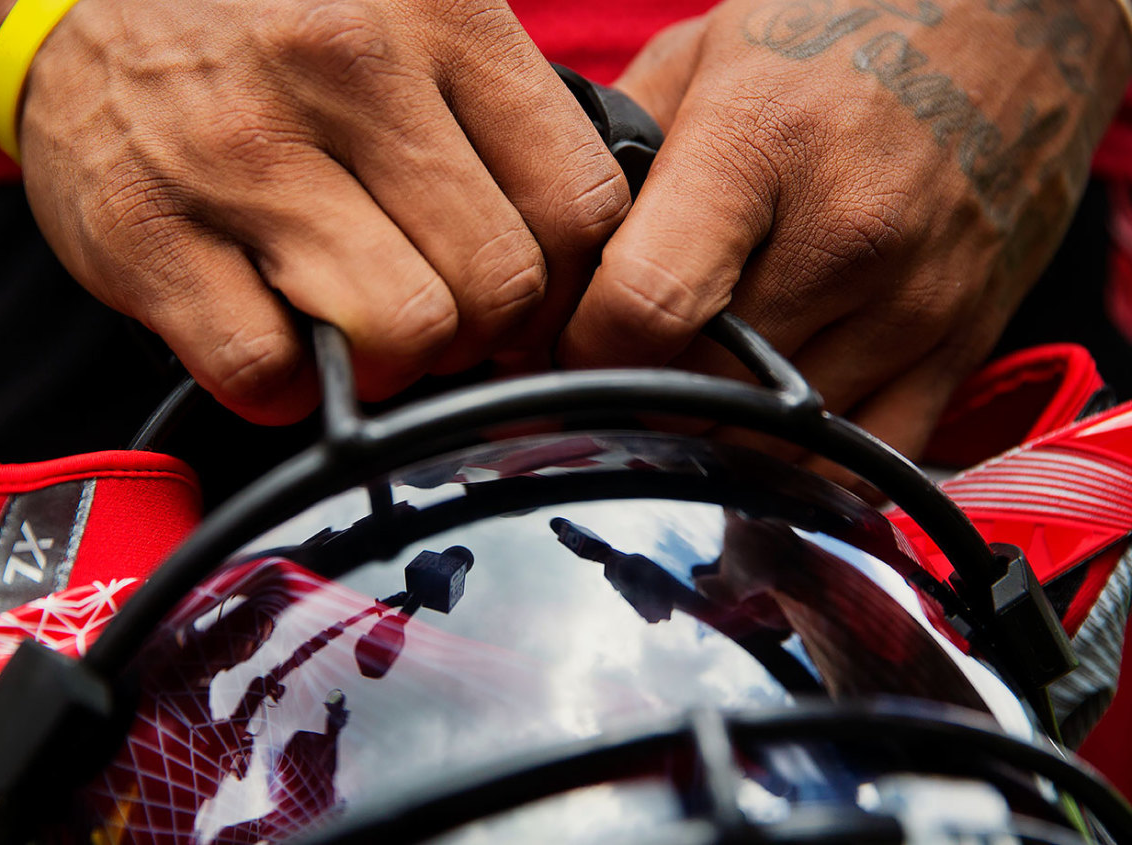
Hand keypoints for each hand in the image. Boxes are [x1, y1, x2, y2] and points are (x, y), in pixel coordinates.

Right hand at [0, 0, 630, 421]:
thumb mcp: (410, 19)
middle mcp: (346, 70)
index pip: (580, 205)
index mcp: (439, 16)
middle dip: (481, 333)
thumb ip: (499, 119)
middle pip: (500, 286)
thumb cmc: (273, 29)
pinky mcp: (148, 234)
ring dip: (392, 364)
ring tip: (357, 327)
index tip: (529, 297)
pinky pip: (270, 372)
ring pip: (404, 333)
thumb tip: (576, 252)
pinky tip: (277, 337)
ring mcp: (241, 154)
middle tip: (439, 314)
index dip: (568, 284)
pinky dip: (287, 387)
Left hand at [560, 0, 1131, 468]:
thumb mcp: (705, 56)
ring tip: (698, 380)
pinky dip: (802, 464)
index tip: (571, 347)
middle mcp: (847, 234)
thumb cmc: (844, 29)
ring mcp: (915, 300)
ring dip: (714, 430)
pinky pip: (864, 462)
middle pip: (702, 388)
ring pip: (774, 437)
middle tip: (627, 366)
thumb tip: (556, 268)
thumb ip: (619, 161)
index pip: (646, 304)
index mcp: (761, 145)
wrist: (1017, 22)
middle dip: (642, 393)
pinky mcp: (963, 344)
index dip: (585, 348)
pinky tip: (772, 422)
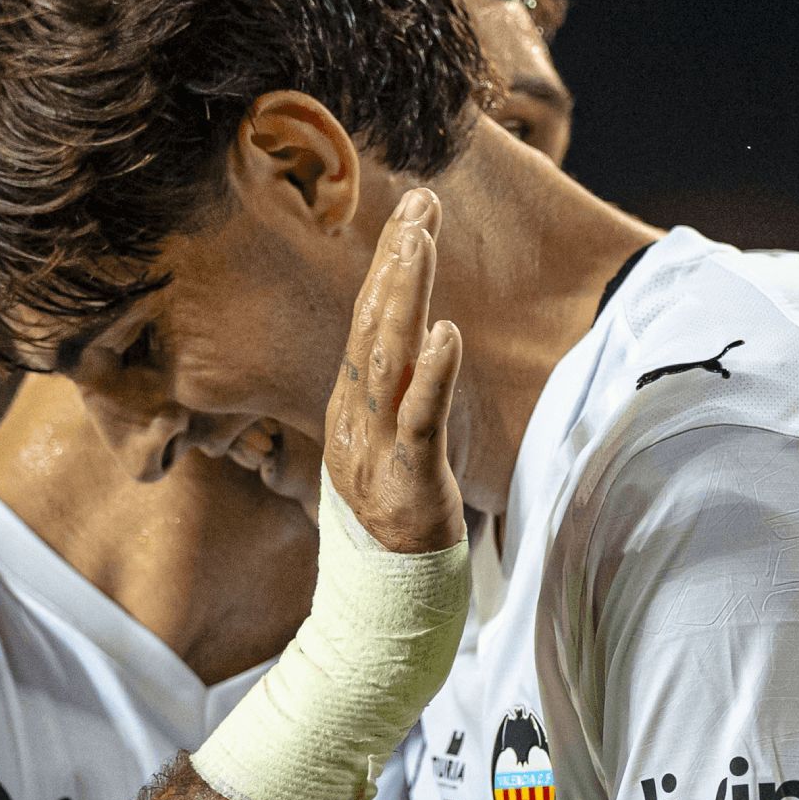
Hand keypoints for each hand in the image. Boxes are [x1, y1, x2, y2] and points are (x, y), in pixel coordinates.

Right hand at [322, 187, 464, 553]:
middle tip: (419, 203)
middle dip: (396, 259)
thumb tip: (420, 329)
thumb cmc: (395, 511)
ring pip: (387, 360)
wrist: (382, 596)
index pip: (368, 317)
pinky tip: (446, 334)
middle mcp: (355, 415)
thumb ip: (397, 387)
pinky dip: (433, 376)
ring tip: (420, 243)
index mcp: (352, 401)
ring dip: (404, 297)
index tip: (415, 209)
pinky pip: (420, 422)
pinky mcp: (408, 480)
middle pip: (372, 323)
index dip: (390, 261)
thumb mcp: (388, 437)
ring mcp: (376, 447)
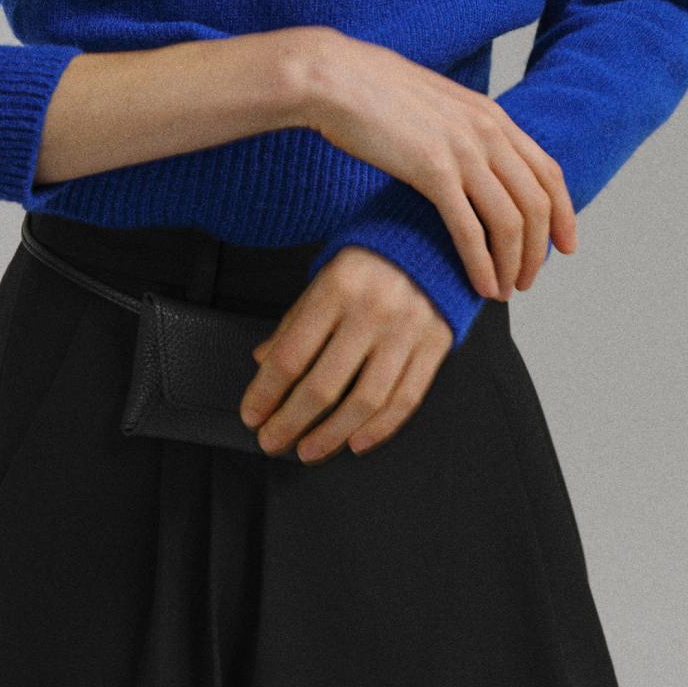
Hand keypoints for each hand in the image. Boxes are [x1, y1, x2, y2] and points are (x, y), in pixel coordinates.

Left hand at [239, 247, 453, 462]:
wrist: (436, 235)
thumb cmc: (373, 258)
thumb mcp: (325, 276)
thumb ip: (295, 322)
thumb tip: (262, 362)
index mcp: (337, 288)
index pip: (291, 355)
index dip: (266, 392)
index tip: (252, 415)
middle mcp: (373, 311)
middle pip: (323, 385)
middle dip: (291, 422)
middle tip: (272, 441)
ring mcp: (407, 331)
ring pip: (365, 401)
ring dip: (331, 435)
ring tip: (308, 450)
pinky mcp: (436, 345)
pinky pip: (406, 399)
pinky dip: (379, 429)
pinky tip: (355, 442)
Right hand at [289, 29, 576, 301]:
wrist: (336, 78)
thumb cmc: (372, 91)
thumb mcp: (437, 103)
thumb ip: (462, 128)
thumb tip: (471, 154)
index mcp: (492, 116)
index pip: (548, 173)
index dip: (564, 214)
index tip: (565, 246)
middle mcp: (487, 132)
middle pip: (536, 204)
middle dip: (538, 251)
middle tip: (528, 280)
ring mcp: (462, 151)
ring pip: (510, 222)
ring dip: (513, 264)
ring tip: (505, 290)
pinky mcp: (432, 171)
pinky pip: (470, 229)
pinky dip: (481, 264)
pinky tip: (481, 285)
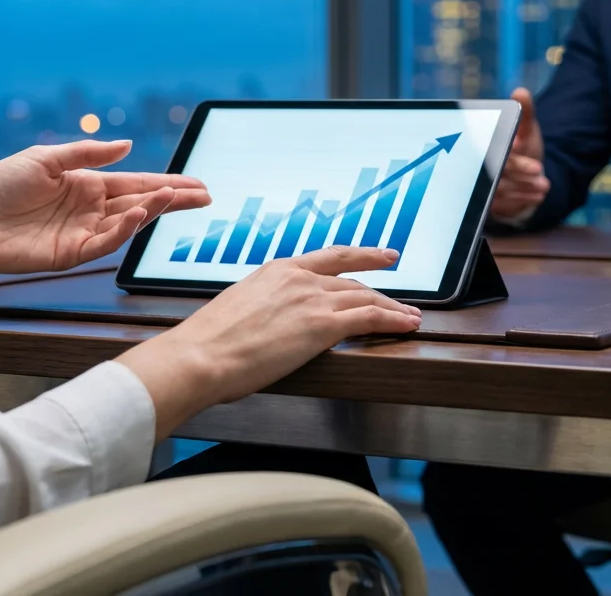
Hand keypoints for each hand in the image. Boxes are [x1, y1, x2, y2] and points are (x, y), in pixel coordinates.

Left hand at [0, 140, 210, 273]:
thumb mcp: (45, 158)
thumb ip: (88, 153)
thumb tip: (127, 145)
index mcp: (86, 184)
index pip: (136, 183)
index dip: (167, 182)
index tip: (196, 182)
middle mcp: (90, 209)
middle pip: (142, 203)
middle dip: (174, 199)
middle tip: (205, 195)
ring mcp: (83, 233)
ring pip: (129, 222)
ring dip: (153, 210)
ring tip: (175, 196)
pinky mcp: (71, 254)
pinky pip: (106, 242)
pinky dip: (125, 229)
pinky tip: (139, 213)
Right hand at [116, 246, 421, 437]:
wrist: (200, 356)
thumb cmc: (207, 344)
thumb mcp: (237, 310)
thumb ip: (261, 309)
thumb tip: (266, 324)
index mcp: (276, 271)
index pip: (328, 259)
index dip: (359, 255)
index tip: (378, 254)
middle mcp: (298, 278)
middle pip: (352, 279)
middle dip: (379, 285)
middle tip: (399, 290)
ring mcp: (313, 299)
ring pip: (366, 297)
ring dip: (392, 307)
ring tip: (410, 316)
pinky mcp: (323, 325)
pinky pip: (371, 317)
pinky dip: (394, 319)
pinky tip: (408, 324)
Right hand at [491, 87, 549, 218]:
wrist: (523, 175)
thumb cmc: (522, 148)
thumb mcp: (526, 130)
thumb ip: (525, 113)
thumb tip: (521, 92)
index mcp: (484, 143)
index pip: (492, 147)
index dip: (508, 152)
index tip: (525, 150)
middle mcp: (478, 164)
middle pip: (494, 170)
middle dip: (518, 171)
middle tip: (539, 170)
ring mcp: (480, 184)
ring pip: (498, 189)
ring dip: (523, 187)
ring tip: (544, 185)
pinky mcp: (486, 202)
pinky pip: (501, 204)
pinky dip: (521, 200)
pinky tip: (538, 196)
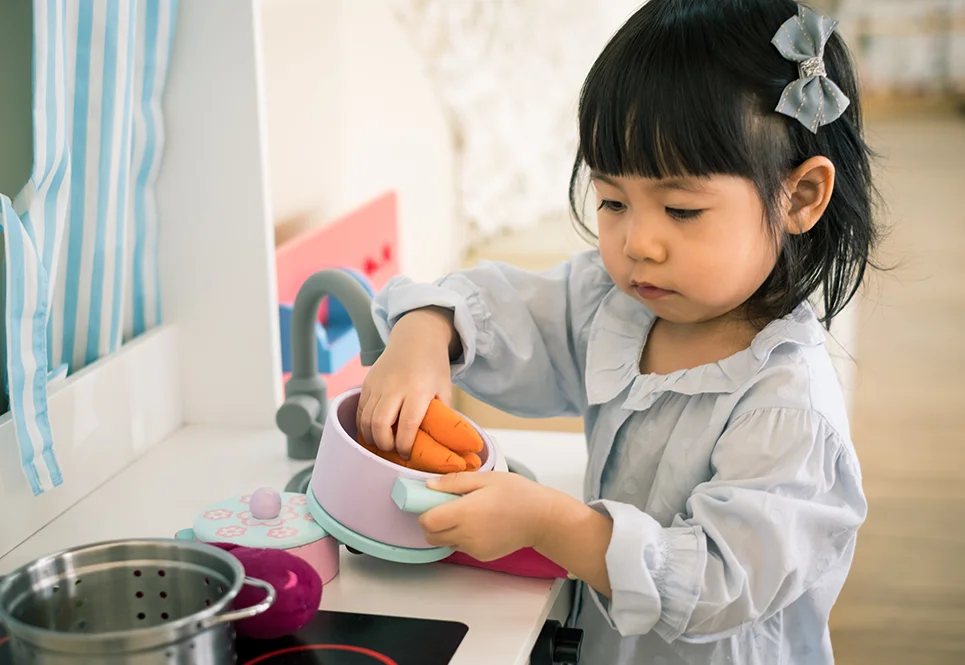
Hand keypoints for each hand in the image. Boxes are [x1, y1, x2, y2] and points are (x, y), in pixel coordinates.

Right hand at [357, 307, 457, 457]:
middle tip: (392, 450)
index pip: (408, 424)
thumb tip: (439, 442)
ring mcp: (378, 384)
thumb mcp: (444, 389)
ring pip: (366, 419)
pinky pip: (360, 410)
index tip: (407, 455)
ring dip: (371, 437)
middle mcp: (395, 387)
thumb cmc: (434, 367)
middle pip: (380, 424)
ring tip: (382, 444)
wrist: (416, 338)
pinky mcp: (367, 382)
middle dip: (384, 444)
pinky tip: (372, 432)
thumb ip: (441, 414)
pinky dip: (363, 425)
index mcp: (418, 390)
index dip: (405, 445)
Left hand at [419, 472, 557, 561]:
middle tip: (447, 508)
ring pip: (445, 542)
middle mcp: (466, 534)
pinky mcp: (482, 556)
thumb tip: (429, 485)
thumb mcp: (486, 478)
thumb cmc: (518, 494)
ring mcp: (474, 548)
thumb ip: (454, 482)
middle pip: (431, 536)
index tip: (433, 501)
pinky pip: (461, 547)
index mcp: (465, 512)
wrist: (542, 518)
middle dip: (432, 523)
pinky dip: (463, 538)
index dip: (425, 511)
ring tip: (468, 515)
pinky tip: (480, 525)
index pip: (426, 521)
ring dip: (448, 530)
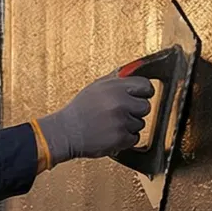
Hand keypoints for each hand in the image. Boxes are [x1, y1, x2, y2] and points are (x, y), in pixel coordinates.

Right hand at [35, 71, 154, 165]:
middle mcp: (120, 102)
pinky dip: (124, 139)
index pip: (146, 86)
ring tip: (110, 125)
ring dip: (128, 126)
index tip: (139, 97)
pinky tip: (110, 134)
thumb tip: (133, 71)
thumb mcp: (95, 87)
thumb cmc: (79, 111)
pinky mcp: (120, 138)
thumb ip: (116, 80)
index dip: (143, 93)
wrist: (65, 132)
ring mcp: (121, 121)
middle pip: (145, 107)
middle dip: (135, 111)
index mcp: (115, 87)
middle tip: (119, 114)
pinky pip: (134, 138)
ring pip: (140, 124)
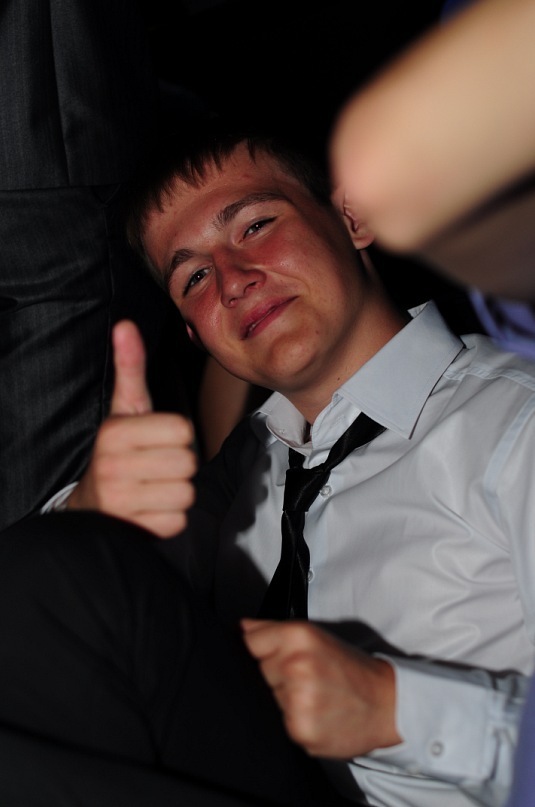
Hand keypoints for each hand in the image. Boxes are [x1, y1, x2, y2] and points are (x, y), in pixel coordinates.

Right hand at [67, 320, 196, 537]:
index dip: (177, 436)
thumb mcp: (125, 409)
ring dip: (176, 492)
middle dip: (178, 465)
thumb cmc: (119, 452)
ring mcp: (120, 502)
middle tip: (156, 467)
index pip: (182, 431)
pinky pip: (178, 521)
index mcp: (114, 433)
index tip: (156, 441)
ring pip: (186, 493)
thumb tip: (125, 325)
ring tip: (152, 487)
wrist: (92, 504)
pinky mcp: (131, 531)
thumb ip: (130, 368)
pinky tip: (149, 509)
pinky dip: (169, 517)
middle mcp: (112, 467)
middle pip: (187, 463)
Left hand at [241, 619, 400, 758]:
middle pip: (258, 671)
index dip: (262, 649)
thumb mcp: (315, 636)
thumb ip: (273, 629)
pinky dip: (296, 721)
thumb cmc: (349, 668)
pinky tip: (318, 714)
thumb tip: (240, 627)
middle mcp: (296, 665)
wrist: (386, 704)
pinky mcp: (300, 730)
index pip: (250, 642)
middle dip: (276, 674)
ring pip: (269, 697)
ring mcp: (298, 699)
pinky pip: (282, 722)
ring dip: (285, 699)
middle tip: (308, 675)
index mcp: (299, 636)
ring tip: (315, 696)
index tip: (278, 654)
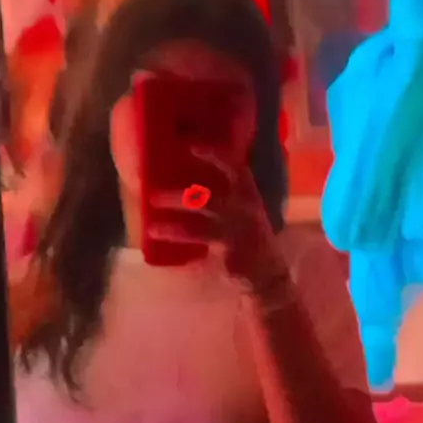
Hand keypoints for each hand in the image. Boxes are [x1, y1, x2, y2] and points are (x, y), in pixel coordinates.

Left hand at [145, 148, 287, 287]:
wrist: (269, 276)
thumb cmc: (249, 241)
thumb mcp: (242, 214)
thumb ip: (222, 197)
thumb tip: (188, 184)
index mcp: (249, 194)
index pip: (235, 168)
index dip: (215, 155)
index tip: (191, 146)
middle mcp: (245, 207)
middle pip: (210, 196)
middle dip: (179, 195)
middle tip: (153, 196)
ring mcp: (239, 229)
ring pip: (202, 220)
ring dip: (175, 219)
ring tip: (153, 223)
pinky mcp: (231, 249)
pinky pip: (199, 240)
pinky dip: (177, 237)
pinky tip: (160, 238)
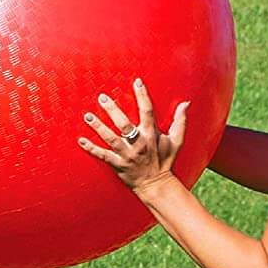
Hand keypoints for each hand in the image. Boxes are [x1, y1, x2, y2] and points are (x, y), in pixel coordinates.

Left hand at [78, 78, 188, 194]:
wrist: (156, 185)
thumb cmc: (165, 161)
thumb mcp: (176, 141)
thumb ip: (180, 121)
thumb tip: (186, 103)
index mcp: (152, 136)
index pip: (147, 112)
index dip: (143, 96)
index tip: (137, 82)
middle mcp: (139, 144)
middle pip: (124, 124)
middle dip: (113, 110)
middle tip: (102, 97)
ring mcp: (127, 155)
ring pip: (111, 139)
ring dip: (98, 127)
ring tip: (88, 116)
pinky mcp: (118, 165)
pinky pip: (102, 155)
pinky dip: (91, 149)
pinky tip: (80, 140)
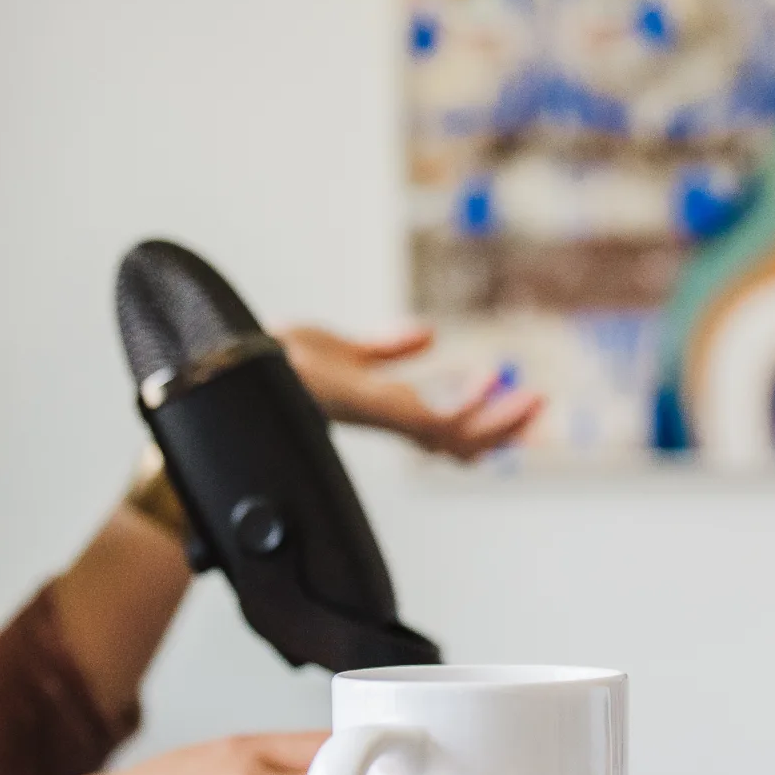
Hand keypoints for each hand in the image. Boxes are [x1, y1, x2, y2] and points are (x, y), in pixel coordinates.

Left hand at [277, 324, 543, 460]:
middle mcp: (389, 419)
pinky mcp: (372, 407)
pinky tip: (489, 380)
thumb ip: (388, 348)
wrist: (235, 366)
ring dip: (496, 420)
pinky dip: (464, 405)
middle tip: (540, 404)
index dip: (490, 419)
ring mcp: (382, 416)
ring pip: (455, 435)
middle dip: (503, 425)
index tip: (525, 399)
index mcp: (387, 410)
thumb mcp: (345, 351)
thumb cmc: (277, 364)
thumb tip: (431, 336)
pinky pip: (431, 418)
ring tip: (530, 400)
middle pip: (462, 439)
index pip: (450, 427)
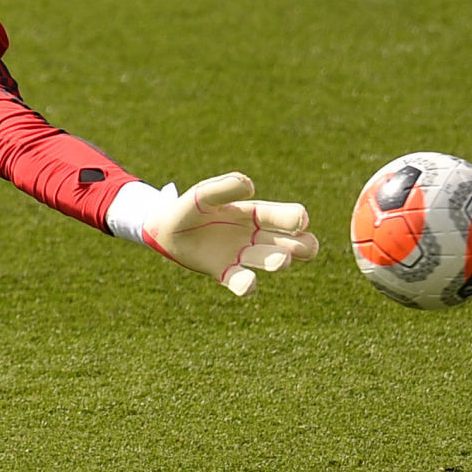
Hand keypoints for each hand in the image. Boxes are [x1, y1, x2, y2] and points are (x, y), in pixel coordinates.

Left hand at [140, 173, 318, 296]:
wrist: (165, 229)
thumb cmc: (189, 207)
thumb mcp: (205, 193)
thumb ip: (225, 187)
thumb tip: (250, 186)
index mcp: (254, 214)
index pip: (280, 216)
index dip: (292, 218)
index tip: (301, 220)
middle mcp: (253, 237)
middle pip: (285, 242)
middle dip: (298, 245)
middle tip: (306, 247)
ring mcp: (240, 255)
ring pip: (266, 260)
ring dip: (276, 261)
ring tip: (284, 261)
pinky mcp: (223, 272)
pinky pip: (239, 281)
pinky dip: (246, 284)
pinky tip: (250, 284)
========================
## [THE TASK]
In the entries above, find the line with "thumb tip: (521, 92)" and the line with "ring tip: (382, 444)". Return exactly those lines and all the ones between them, pictures excluded.

## [ANSWER BOX]
thumb tip: (521, 92)
index mcp: (484, 143)
index pip: (492, 147)
index dip: (508, 152)
index tip: (525, 150)
middle mcp: (478, 164)
middle pip: (494, 170)
middle dip: (518, 171)
middle tip: (539, 170)
ring mcp: (480, 184)
ring pip: (498, 189)
ring dip: (523, 187)
ring tip: (544, 185)
pinky mcp: (486, 202)
pinky pip: (501, 204)
pinky dip: (521, 200)
pinky tip: (538, 196)
Hand keypoints for each hand in the image. Boxes are [x1, y1, x2, y2] and points are (x, y), in pixel coordinates.

Right hand at [357, 307, 457, 457]:
middle tip: (392, 450)
index pip: (408, 424)
thumb tip: (439, 442)
ring mcp: (378, 384)
thumb mcp: (444, 389)
ring pip: (366, 419)
pinky pip: (360, 410)
index tip: (407, 455)
ring dip: (371, 437)
middle mcp: (395, 387)
thumb cmc: (434, 367)
middle pip: (380, 424)
ring tip: (382, 444)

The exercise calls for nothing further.